Akaşa,
Sanskrit dilinde cevher anlamındadır. Hindu öğretisine göre, akaşa şeklini
almış olan ilâhi güç, her şeyi kaplar. Bu nedenden de, majisyenler tarafından
“yaşayan ateş”, “ışığın ruhu” ya da “Magnes” diye adlandırılmıştır. Eflatun’a
göre, evreni bir ‘dodekohedron’ (on ikiyüzlü geometrik bir form) biçiminde
yaratan en yüksek gücün kendisidir.
Yunanlı
filozofların “ether”i, Hindular’ın “Akaşa”sıdır. “Ether” ise Primordial
Cevher’in bizim seviyemizdeki tali bölümlerinden biridir. Ether aynı zamanda
Kabalistler’in “Astral Işığı”dır. Akaşa’nın bir vechesi olan Ether’in de birkaç
veçhesi vardır.
Günümüzde
bu terimler karışmış durumdadır. Astral ışığa, “Akaşa” da denilmektedir. Astral
Işık, hepimizin irtibatlı olduğu bir ‘bilinç-dışı okyanusu’ dur. Varlığı, duru
görü ve devamında kehaneti mümkün kılar. Şimdiye kadar meydana gelmiş tüm
olayların kalıcı izleri ile her bir düşünce, fikir ve duygunun bu Astral
Işık’ta korunduğu belirtilmektedir. Böylece Astral Işık, şimdiye kadar
düşünülen ya da yapılan her şeyin depolandığı bir dağarcık olan Kozmik
Hafıza’yı içerir ya da oluşturur. Şimdiye kadar alınmış olan tüm izlenimlerin
engin bir kaydı olan Kozmik Hafıza’ya “Akaşik Kayıtlar” da denilmektedir.
Teozofik
öğretiye göre, Dünya’nın Gezegensel Okült Hiyerarşisi’nin Shamballa’daki Meclisi’nde,
önde gelen Varlıklar’ın yanı sıra bir de Dört Varlık’tan oluşan tarafı vardır.

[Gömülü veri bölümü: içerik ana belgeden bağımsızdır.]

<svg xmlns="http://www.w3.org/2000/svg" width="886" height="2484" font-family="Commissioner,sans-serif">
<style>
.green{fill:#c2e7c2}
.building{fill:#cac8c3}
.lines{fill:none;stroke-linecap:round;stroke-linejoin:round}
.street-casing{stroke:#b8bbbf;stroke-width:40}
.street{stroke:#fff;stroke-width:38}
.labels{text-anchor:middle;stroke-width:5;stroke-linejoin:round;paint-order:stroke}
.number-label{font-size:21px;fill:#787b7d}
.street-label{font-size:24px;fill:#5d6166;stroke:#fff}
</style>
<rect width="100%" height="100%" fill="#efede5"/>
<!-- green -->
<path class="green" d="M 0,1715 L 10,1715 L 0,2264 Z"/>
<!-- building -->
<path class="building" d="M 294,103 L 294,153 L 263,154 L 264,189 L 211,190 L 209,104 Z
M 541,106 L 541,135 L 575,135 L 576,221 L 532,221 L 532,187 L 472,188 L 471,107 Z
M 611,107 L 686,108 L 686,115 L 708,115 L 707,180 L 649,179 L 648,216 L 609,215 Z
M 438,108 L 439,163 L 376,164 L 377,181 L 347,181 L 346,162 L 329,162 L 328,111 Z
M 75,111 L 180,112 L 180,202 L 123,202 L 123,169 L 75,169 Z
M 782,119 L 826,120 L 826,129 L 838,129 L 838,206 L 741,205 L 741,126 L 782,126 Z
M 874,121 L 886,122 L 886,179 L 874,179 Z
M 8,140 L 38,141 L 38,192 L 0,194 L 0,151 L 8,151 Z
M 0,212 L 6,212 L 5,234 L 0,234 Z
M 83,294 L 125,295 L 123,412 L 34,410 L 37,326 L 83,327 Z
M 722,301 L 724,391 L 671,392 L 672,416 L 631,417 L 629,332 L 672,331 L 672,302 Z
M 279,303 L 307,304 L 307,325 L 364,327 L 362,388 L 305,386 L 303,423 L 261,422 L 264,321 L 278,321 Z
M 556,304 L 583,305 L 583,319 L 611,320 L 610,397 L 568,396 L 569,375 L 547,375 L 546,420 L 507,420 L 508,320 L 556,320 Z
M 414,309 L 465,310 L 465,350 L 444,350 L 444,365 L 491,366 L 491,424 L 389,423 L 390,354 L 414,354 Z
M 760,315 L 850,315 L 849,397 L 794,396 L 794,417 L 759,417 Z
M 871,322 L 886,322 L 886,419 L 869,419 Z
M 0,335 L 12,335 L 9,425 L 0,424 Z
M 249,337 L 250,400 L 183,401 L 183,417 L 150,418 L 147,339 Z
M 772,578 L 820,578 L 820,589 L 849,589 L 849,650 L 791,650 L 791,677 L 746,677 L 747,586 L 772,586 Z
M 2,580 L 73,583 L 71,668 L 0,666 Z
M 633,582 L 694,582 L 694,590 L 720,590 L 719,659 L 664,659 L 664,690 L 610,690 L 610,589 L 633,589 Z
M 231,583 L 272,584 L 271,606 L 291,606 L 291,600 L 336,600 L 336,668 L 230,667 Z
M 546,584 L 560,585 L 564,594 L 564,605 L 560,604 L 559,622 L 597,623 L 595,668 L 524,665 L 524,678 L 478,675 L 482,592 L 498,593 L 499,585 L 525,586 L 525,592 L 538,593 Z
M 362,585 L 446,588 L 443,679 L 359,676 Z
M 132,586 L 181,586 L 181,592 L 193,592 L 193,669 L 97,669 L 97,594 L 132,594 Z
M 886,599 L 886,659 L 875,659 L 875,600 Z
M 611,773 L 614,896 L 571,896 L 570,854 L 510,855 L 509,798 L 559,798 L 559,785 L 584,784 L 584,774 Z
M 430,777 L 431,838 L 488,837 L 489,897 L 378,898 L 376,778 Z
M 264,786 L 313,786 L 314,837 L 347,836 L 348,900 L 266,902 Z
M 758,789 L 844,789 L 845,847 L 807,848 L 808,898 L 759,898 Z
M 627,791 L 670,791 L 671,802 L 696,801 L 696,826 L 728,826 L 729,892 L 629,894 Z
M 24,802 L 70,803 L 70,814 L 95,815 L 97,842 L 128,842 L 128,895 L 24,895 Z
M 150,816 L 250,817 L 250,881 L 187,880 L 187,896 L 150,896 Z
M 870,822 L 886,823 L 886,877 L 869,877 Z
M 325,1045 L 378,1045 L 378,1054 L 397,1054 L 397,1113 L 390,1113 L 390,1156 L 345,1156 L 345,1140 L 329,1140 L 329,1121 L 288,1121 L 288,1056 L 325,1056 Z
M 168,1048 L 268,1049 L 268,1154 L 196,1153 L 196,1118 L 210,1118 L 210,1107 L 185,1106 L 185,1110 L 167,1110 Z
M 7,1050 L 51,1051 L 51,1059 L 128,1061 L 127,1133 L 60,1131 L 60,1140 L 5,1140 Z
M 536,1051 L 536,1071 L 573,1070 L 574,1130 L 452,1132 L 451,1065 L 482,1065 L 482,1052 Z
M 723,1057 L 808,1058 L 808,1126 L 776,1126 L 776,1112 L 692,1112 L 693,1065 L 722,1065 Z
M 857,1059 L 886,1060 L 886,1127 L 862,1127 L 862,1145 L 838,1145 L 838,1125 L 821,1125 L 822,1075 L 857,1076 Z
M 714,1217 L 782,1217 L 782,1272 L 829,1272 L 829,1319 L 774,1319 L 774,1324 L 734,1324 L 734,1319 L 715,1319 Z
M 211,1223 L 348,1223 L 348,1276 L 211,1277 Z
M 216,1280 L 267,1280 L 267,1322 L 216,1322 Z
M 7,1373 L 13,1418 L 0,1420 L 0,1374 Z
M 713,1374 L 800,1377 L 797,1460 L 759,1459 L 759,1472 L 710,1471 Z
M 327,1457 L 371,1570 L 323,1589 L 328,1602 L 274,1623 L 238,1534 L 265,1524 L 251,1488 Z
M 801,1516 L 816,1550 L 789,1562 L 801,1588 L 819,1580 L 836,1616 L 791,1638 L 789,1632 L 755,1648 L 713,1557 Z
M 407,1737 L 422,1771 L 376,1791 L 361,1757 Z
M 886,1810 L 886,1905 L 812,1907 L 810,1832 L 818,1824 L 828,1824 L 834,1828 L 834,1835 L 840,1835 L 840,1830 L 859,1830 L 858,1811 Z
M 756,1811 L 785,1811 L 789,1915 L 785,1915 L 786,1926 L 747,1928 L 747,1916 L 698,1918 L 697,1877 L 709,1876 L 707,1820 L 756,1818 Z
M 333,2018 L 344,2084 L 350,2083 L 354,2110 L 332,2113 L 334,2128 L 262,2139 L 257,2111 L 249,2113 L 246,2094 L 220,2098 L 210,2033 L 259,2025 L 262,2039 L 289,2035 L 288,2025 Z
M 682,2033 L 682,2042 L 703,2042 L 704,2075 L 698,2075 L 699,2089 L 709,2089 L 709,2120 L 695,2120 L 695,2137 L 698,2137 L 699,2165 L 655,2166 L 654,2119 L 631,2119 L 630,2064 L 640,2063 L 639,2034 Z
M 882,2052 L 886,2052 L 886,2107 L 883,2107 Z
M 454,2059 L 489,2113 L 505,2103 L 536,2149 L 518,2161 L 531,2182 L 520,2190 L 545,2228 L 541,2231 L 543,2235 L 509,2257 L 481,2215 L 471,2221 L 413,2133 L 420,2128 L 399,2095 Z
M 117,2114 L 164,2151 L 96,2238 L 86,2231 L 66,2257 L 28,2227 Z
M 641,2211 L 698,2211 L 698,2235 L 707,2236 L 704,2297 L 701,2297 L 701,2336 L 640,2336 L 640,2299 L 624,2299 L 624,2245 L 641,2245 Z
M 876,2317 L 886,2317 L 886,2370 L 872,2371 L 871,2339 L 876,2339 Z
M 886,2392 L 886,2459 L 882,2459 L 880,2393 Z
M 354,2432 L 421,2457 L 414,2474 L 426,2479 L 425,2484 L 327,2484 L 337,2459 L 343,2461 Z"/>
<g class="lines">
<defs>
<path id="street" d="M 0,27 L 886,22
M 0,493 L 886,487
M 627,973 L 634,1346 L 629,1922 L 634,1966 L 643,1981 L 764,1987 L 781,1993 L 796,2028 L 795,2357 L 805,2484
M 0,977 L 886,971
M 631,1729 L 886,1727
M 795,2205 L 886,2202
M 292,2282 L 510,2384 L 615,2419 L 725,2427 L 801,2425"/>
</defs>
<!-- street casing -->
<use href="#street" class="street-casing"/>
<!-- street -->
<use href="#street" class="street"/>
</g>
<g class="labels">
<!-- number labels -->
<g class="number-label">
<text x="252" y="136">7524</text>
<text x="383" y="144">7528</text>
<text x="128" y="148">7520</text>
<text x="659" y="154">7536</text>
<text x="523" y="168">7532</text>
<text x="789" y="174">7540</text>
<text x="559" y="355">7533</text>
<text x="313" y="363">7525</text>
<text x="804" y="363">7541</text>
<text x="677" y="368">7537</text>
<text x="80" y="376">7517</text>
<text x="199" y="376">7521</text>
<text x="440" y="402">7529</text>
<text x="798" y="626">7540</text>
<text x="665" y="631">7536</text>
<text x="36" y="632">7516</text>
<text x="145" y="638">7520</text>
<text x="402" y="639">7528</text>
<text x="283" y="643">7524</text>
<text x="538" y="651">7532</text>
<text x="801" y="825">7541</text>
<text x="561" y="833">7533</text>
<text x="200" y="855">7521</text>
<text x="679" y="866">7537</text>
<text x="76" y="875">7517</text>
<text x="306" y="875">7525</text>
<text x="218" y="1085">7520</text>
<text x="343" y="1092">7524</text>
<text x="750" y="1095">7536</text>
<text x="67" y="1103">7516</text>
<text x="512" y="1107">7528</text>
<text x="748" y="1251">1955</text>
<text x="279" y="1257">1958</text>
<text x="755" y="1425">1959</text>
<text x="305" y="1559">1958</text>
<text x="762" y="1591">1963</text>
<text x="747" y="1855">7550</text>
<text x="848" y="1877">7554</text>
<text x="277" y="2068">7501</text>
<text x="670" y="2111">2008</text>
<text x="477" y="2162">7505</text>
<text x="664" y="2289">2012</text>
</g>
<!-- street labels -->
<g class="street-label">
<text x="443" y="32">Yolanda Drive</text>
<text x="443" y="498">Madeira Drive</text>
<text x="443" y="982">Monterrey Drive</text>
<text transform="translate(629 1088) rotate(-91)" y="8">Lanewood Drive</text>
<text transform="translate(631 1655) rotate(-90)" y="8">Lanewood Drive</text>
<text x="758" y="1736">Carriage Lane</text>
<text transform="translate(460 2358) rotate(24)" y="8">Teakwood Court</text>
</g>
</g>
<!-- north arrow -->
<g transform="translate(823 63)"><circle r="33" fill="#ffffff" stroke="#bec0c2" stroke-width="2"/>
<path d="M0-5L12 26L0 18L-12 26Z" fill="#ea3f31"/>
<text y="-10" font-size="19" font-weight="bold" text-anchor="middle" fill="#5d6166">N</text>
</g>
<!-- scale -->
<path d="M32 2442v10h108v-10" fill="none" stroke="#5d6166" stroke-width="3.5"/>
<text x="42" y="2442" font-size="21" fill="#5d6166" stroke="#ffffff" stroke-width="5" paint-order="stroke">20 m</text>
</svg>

Bu dört Varlık, Güneş Sistemi’ndeki dört Karma Rabbi’ni planetimiz üzerinde
temsil ederler. Yürüttükleri başlıca üç görevden biri de “Akaşik Kayıtlar”ın
bakımı ve cetvel halinde düzenlenmesidir. Bu Varlıklar, “Kayıtlar Binası” (Hall
of Records) ile ya da İncil’ de denildiği şekliyle, kitabın tutulması ile
ilgilenirler ve Hıristiyanlık dünyasında “Kaydedici Melekler” (Recording
Angels) diye bilinirler.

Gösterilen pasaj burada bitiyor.